Content starts

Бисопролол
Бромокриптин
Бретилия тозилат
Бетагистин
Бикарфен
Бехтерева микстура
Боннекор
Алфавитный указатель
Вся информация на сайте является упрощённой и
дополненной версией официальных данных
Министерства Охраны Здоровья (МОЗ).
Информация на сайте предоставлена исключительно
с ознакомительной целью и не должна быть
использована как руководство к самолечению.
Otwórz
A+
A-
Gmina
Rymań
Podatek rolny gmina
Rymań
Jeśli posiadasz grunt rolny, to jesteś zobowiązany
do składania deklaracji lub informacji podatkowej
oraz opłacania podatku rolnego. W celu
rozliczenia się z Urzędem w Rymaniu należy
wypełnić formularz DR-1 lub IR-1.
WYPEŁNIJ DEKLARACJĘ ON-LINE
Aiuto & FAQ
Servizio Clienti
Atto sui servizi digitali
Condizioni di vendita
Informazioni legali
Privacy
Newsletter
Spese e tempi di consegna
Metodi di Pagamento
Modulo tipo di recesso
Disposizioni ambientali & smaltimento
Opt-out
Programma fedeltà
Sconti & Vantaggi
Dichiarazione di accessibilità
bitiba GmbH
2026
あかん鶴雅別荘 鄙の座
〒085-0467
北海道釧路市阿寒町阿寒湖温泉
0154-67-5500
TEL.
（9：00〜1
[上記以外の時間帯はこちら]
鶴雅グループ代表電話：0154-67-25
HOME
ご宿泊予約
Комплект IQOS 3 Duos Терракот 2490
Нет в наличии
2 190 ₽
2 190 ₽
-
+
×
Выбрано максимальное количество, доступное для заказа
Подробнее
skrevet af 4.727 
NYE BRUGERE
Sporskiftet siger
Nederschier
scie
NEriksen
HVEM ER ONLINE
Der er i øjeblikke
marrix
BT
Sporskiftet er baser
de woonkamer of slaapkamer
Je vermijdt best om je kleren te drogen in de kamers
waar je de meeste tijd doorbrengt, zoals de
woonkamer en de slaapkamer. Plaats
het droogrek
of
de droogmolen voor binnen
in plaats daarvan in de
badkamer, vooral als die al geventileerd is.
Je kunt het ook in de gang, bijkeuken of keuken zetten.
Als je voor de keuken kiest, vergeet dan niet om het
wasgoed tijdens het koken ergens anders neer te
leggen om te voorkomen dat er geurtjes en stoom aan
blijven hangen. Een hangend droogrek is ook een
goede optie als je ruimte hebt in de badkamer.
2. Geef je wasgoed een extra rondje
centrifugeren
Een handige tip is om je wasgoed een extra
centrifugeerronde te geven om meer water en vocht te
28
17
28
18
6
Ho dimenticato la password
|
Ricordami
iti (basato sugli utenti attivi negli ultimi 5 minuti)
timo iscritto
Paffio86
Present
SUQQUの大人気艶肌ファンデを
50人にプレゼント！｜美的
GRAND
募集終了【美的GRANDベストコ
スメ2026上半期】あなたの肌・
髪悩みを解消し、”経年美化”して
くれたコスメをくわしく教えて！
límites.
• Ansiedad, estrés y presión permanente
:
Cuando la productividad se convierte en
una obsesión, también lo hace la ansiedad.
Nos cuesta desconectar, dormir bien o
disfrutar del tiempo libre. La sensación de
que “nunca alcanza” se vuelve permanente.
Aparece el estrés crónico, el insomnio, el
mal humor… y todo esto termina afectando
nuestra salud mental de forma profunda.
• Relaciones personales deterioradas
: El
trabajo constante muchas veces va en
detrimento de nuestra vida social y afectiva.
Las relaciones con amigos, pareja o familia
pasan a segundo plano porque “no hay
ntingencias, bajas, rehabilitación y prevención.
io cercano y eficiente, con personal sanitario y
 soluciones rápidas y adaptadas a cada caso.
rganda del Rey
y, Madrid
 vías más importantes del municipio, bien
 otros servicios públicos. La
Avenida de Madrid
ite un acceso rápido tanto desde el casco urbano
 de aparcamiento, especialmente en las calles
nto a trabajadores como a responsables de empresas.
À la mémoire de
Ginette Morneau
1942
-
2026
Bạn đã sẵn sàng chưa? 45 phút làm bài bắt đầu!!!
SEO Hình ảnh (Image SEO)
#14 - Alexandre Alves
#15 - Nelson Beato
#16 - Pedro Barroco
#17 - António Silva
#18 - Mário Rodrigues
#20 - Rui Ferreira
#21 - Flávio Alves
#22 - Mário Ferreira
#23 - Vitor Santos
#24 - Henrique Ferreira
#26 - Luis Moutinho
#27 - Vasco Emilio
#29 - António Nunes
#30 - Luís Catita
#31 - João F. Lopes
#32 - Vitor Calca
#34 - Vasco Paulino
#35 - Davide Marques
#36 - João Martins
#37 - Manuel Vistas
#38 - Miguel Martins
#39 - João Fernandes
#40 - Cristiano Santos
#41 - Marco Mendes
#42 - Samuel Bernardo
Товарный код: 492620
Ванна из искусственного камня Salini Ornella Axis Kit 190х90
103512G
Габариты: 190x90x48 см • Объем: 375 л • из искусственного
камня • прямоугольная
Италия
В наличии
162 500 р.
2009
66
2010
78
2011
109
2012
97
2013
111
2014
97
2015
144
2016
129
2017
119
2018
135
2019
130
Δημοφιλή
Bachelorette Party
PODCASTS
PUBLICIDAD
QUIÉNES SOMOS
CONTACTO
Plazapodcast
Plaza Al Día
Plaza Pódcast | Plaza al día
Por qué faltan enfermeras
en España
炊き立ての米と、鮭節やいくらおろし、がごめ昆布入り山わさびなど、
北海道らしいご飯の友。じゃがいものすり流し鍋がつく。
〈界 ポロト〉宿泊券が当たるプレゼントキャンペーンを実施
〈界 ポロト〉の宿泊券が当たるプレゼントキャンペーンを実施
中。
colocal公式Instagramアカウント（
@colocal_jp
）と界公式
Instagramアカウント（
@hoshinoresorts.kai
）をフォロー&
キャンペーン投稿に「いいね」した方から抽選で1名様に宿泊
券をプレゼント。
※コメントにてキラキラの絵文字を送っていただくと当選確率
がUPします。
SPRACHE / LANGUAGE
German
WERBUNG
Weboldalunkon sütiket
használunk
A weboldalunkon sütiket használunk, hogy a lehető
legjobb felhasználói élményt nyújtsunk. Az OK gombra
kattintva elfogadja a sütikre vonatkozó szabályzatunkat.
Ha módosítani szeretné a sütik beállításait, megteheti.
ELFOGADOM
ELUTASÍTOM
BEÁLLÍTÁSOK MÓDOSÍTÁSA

Content ends

Action item -
Using the records above, restate word for word the lines from the one with "leggen om te" through the one with "Een handige tip is om je wasgoed een extra", both included.

Answer area -
leggen om te voorkomen dat er geurtjes en stoom aan
blijven hangen. Een hangend droogrek is ook een
goede optie als je ruimte hebt in de badkamer.
2. Geef je wasgoed een extra rondje
centrifugeren
Een handige tip is om je wasgoed een extra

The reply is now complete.